The first evidence of the piano comes from the 1700! Cristofori invented two keyboard instruments before he began his work on the piano: spinettone and oval spinet. Cristofori also built instruments of existing types, documented in the same 1700 inventory: a clavicytherium (upright harpsichord), and two harpsichords.
#3: HOW IS THE PIANO MADE?
The piano may be the best known and loved of all musical instruments. It also has the broadest range of any instrument, so music for all other instruments can be composed on it. It can be played solo, but most other instruments, including the voice, use the piano for accompaniment. Technically, the piano may also be the most complicated musical instrument with over 2,500 parts.
The piano is a stringed instrument. Its many parts are organized into five general structural and mechanical areas of either grand or vertical pianos. These are: the case of the wing-shaped grand piano (or the cabinet of the vertical or upright piano); the soundboard and the ribs and bridges that are its components; the cast iron plate; the strings; and, collectively, the keys, hammers, and piano action or mechanism. The case has many structural parts for attaching legs and tuning pins, but perhaps the rim and the keybed or shelf where the keys and piano action will be installed are most important. The soundboard amplifies the vibrations of the strings, which are transmitted through bridges.

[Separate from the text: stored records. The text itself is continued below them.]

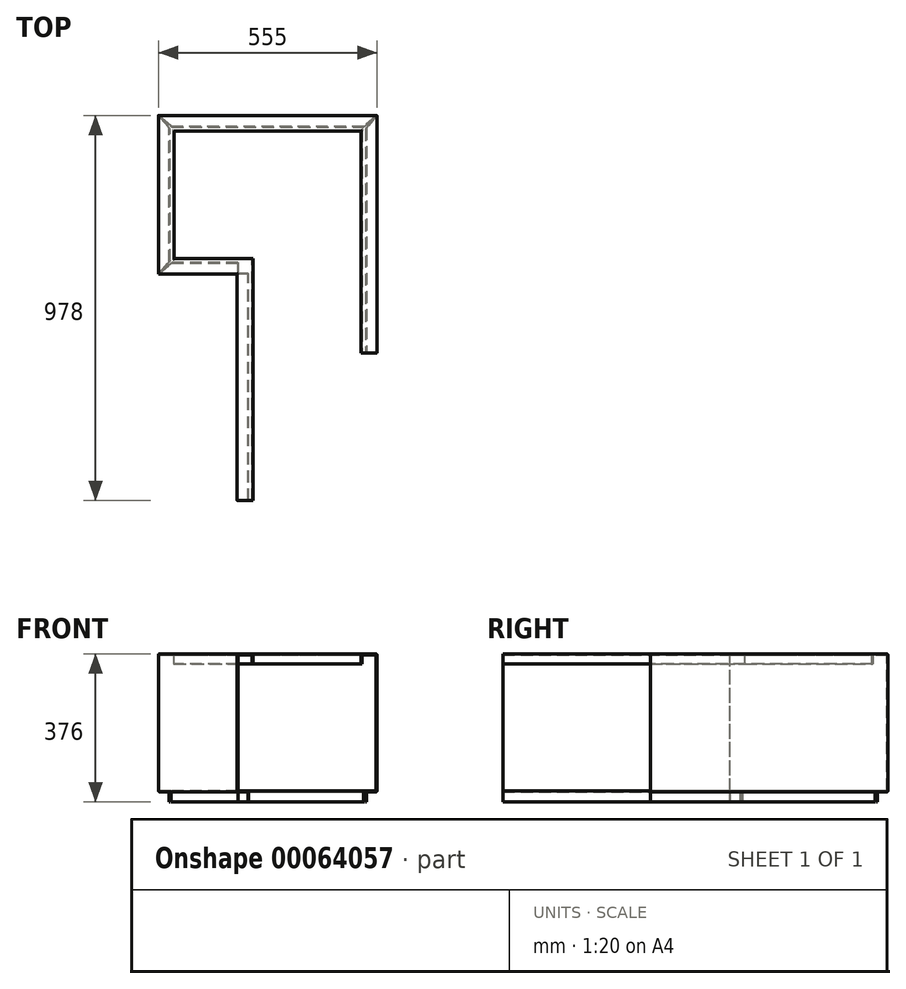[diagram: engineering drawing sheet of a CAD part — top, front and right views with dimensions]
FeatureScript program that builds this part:
annotation { "Feature Type Name" : "Feature", "Feature Type Description" : "" }
export const myFeature = defineFeature(function(context is Context, id is Id, definition is map)
    precondition{}
    {
        {
            var Q0;
            Q0=qCreatedBy(makeId("Front.planeOp"),FACE);
            var sketch = newSketch(context, id + "F0", { "sketchPlane" : qUnion([Q0])});
            skLineSegment(sketch, "E0", {"start": v(38, -25) * mm, "end": v(38, -4) * mm});
            skLineSegment(sketch, "E1", {"start": v(36, -2) * mm, "end": v(4, -2) * mm});
            skLineSegment(sketch, "E2", {"start": v(2, -4) * mm, "end": v(2, -346) * mm});
            skLineSegment(sketch, "E3", {"start": v(4, -348) * mm, "end": v(27, -348) * mm});
            skLineSegment(sketch, "E4", {"start": v(29, -350) * mm, "end": v(29, -376) * mm});
            skLineSegment(sketch, "E5.0", {"start": v(27, -352) * mm, "end": v(27, -376) * mm});
            skLineSegment(sketch, "E5.1", {"start": v(40, -25) * mm, "end": v(40, -2) * mm});
            skLineSegment(sketch, "E5.2", {"start": v(38, 0) * mm, "end": v(2, 0) * mm});
            skLineSegment(sketch, "E5.3", {"start": v(0, -2) * mm, "end": v(0, -348) * mm});
            skLineSegment(sketch, "E5.4", {"start": v(2, -350) * mm, "end": v(25, -350) * mm});
            skLineSegment(sketch, "E6", {"start": v(27, -376) * mm, "end": v(29, -376) * mm});
            skLineSegment(sketch, "E7", {"start": v(38, -25) * mm, "end": v(40, -25) * mm});
            skPoint(sketch, "E8.visualSharp", {"position": v(0, 0) * mm});
            skArc(sketch, "E8.filletArc", {"start": v(2, 0) * mm, "mid": v(0.59, -0.59) * mm, "end": v(0, -2) * mm});
            skArc(sketch, "E9.filletArc", {"start": v(4, -2) * mm, "mid": v(2.59, -2.59) * mm, "end": v(2, -4) * mm});
            skPoint(sketch, "E10.visualSharp", {"position": v(40, 0) * mm});
            skArc(sketch, "E10.filletArc", {"start": v(40, -2) * mm, "mid": v(39.41, -0.59) * mm, "end": v(38, 0) * mm});
            skArc(sketch, "E11.filletArc", {"start": v(38, -4) * mm, "mid": v(37.41, -2.59) * mm, "end": v(36, -2) * mm});
            skPoint(sketch, "E12.visualSharp", {"position": v(2, -348) * mm});
            skArc(sketch, "E12.filletArc", {"start": v(2, -346) * mm, "mid": v(2.59, -347.41) * mm, "end": v(4, -348) * mm});
            skPoint(sketch, "E13.visualSharp", {"position": v(0, -350) * mm});
            skArc(sketch, "E13.filletArc", {"start": v(0, -348) * mm, "mid": v(0.59, -349.41) * mm, "end": v(2, -350) * mm});
            skPoint(sketch, "E14.visualSharp", {"position": v(27, -350) * mm});
            skArc(sketch, "E14.filletArc", {"start": v(27, -352) * mm, "mid": v(26.41, -350.59) * mm, "end": v(25, -350) * mm});
            skPoint(sketch, "E15.visualSharp", {"position": v(29, -348) * mm});
            skArc(sketch, "E15.filletArc", {"start": v(29, -350) * mm, "mid": v(28.41, -348.59) * mm, "end": v(27, -348) * mm});
            skSolve(sketch);
        }
        {
            var Q0;
            Q0=qCreatedBy(makeId("Top.planeOp"),FACE);
            var sketch = newSketch(context, id + "F1", { "sketchPlane" : qUnion([Q0])});
            skLineSegment(sketch, "E16", {"start": v(0, 0) * mm, "end": v(0, 575) * mm});
            skLineSegment(sketch, "E17", {"start": v(0, 575) * mm, "end": v(-200, 575) * mm});
            skLineSegment(sketch, "E18", {"start": v(-200, 575) * mm, "end": v(-200, 978) * mm});
            skLineSegment(sketch, "E19", {"start": v(-200, 978) * mm, "end": v(355, 978) * mm});
            skLineSegment(sketch, "E20", {"start": v(355, 978) * mm, "end": v(355, 375) * mm});
            skSolve(sketch);
        }
        {
            var Q0;
            Q0=makeQuery(id+"F0.imprint","IMPRINT",FACE,{"disambiguationData":[TD([[makeQuery(id+"F0.imprint","IMPRINT",EDGE,{"derivedFrom":sQuery(id+"F0.wireOp",EDGE,"E0")}),-1.0]])]});
            var Q1;
            Q1=qConstructionFilter(qBodyType(qCreatedBy(id+"F1",EDGE),BodyType.WIRE),ConstructionObject.NO);
            sweep(context, id + "F2", {"profiles" : qUnion([Q0]), "path" : qUnion([Q1])});
        }
        {
            var Q0;
            Q0=makeQuery(id+"F2.opSweep","SWEPT_FACE",FACE,{"disambiguationData":[OSD([sQuery(id+"F0.wireOp",EDGE,"E3"),sQuery(id+"F1.wireOp",EDGE,"E16")])]});
            var sketch = newSketch(context, id + "F3", { "sketchPlane" : qUnion([Q0])});
            skLineSegment(sketch, "E21", {"start": v(2, 577) * mm, "end": v(2, 605.22) * mm});
            skLineSegment(sketch, "E22", {"start": v(2, 605.22) * mm, "end": v(30.14, 605.22) * mm});
            skLineSegment(sketch, "E23", {"start": v(30.14, 605.22) * mm, "end": v(30.14, 577) * mm});
            skLineSegment(sketch, "E24", {"start": v(30.14, 577) * mm, "end": v(2, 577) * mm});
            skLineSegment(sketch, "E25", {"start": v(-198, 577) * mm, "end": v(-171, 609.18) * mm});
            skLineSegment(sketch, "E26", {"start": v(-171, 609.18) * mm, "end": v(-169.38, 606) * mm});
            skLineSegment(sketch, "E27", {"start": v(-169.38, 606) * mm, "end": v(-165.82, 604) * mm});
            skLineSegment(sketch, "E28", {"start": v(-165.82, 604) * mm, "end": v(-198, 577) * mm});
            skLineSegment(sketch, "E29", {"start": v(-198, 976) * mm, "end": v(-171, 943.82) * mm});
            skLineSegment(sketch, "E30", {"start": v(-171, 943.82) * mm, "end": v(-167.14, 945) * mm});
            skLineSegment(sketch, "E31", {"start": v(-167.14, 945) * mm, "end": v(-165.82, 949) * mm});
            skLineSegment(sketch, "E32", {"start": v(-165.82, 949) * mm, "end": v(-198, 976) * mm});
            skLineSegment(sketch, "E33", {"start": v(353, 976) * mm, "end": v(320.37, 948.75) * mm});
            skLineSegment(sketch, "E34", {"start": v(320.37, 948.75) * mm, "end": v(325.78, 948.75) * mm});
            skLineSegment(sketch, "E35", {"start": v(325.78, 948.75) * mm, "end": v(325.86, 943.46) * mm});
            skLineSegment(sketch, "E36", {"start": v(325.86, 943.46) * mm, "end": v(353, 976) * mm});
            skSolve(sketch);
        }
        {
            var Q0;
            Q0=qSketchRegion(id+"F3",true);
            extrude(context, id + "F4", {"entities" : qUnion([Q0]), "operationType" : NewBodyOperationType.REMOVE, "oppositeDirection" : true, "depth" : 30 * mm});
        }
    });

The cast iron plate is installed over the soundboard and pinblock (part of the case), and it provides the strength to anchor the strings under tension. Nose bolts and perimeter bolts anchor the plate to the braces and inner rim of the case. The 220 to 240 strings of the piano are attached to hitch pins along the curved edge of the cast iron plate and to tuning pins across the front of the piano, roughly parallel to the keyboard. The piano action is still more complicated and includes the keys, hammers, and mechanism or action.